Problems to solve:
A. Turn the paragraph of the Carrier excerpt below that begins "In early 2008, Carrier acquired" into a short bulleted list that keeps its main facts.
B. From the Carrier excerpt below, list every factory location that received LEED certification, along with its year.
C. According to the Carrier excerpt below, what was the name of the subsidiary formed in September 2013?
##### Extract provided #####
In early 2008, Carrier acquired Environmental Market Solutions, Inc. (EMSI), an environmental and green building consulting company based in the United States. The company has received Leadership in Energy and Environmental Design (LEED) certification from the US Green Building Council for its factories in Charlotte, NC, and Huntington, IN (2009), Shanghai, China (2010), and Monterrey, Mexico (2011).

In September 2013, Carrier, Otis, and United Technologies Fire and Security were combined into one subsidiary, UTC Building & Industrial Systems. In 2016, Otis was split off, with the remainder becoming UTC Climate, Controls & Security.

In January 2016, Carrier announced it would lay off an unspecified number of employees at its research and development division in the town of DeWitt, New York.
##### Information provided #####
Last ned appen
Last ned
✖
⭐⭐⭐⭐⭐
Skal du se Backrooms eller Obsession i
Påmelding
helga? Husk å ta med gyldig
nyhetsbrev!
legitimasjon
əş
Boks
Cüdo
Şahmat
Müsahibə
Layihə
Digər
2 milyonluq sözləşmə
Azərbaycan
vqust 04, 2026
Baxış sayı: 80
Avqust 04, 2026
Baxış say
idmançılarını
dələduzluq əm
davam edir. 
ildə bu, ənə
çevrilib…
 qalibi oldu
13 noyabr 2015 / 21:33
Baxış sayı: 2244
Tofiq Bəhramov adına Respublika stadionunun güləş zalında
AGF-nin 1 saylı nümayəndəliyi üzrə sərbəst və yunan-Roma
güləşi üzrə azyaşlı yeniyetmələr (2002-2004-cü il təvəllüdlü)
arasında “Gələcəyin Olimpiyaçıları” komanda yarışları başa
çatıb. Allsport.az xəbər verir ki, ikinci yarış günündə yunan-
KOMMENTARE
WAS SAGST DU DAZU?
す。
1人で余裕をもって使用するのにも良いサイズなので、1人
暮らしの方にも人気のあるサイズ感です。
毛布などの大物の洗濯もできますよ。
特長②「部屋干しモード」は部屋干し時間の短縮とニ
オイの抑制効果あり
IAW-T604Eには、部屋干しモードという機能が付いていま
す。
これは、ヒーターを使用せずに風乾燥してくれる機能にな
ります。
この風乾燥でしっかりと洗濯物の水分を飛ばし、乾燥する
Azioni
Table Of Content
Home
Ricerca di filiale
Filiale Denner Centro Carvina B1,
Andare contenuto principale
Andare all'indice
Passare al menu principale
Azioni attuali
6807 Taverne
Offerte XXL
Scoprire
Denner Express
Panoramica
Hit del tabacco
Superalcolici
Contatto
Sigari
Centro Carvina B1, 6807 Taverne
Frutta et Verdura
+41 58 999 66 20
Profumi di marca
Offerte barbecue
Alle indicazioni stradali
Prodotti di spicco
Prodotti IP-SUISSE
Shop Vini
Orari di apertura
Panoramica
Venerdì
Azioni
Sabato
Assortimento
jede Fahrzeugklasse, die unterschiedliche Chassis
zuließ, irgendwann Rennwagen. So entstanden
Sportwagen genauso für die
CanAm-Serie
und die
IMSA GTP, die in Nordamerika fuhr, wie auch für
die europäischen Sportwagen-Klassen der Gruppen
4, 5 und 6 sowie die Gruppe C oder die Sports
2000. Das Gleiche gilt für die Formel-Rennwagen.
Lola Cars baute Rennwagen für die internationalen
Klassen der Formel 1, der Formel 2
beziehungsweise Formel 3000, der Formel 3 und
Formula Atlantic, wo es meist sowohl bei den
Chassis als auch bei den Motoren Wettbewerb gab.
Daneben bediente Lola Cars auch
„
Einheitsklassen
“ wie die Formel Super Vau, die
#####
Solutions for each task:
A.
- Early 2008: Carrier acquired Environmental Market Solutions, Inc. (EMSI), a US environmental and green building consulting company.
- Carrier's factories received LEED certification from the US Green Building Council:
  - Charlotte, NC, and Huntington, IN (2009)
  - Shanghai, China (2010)
  - Monterrey, Mexico (2011)

B.
- Charlotte, NC (2009)
- Huntington, IN (2009)
- Shanghai, China (2010)
- Monterrey, Mexico (2011)

C. UTC Building & Industrial Systems.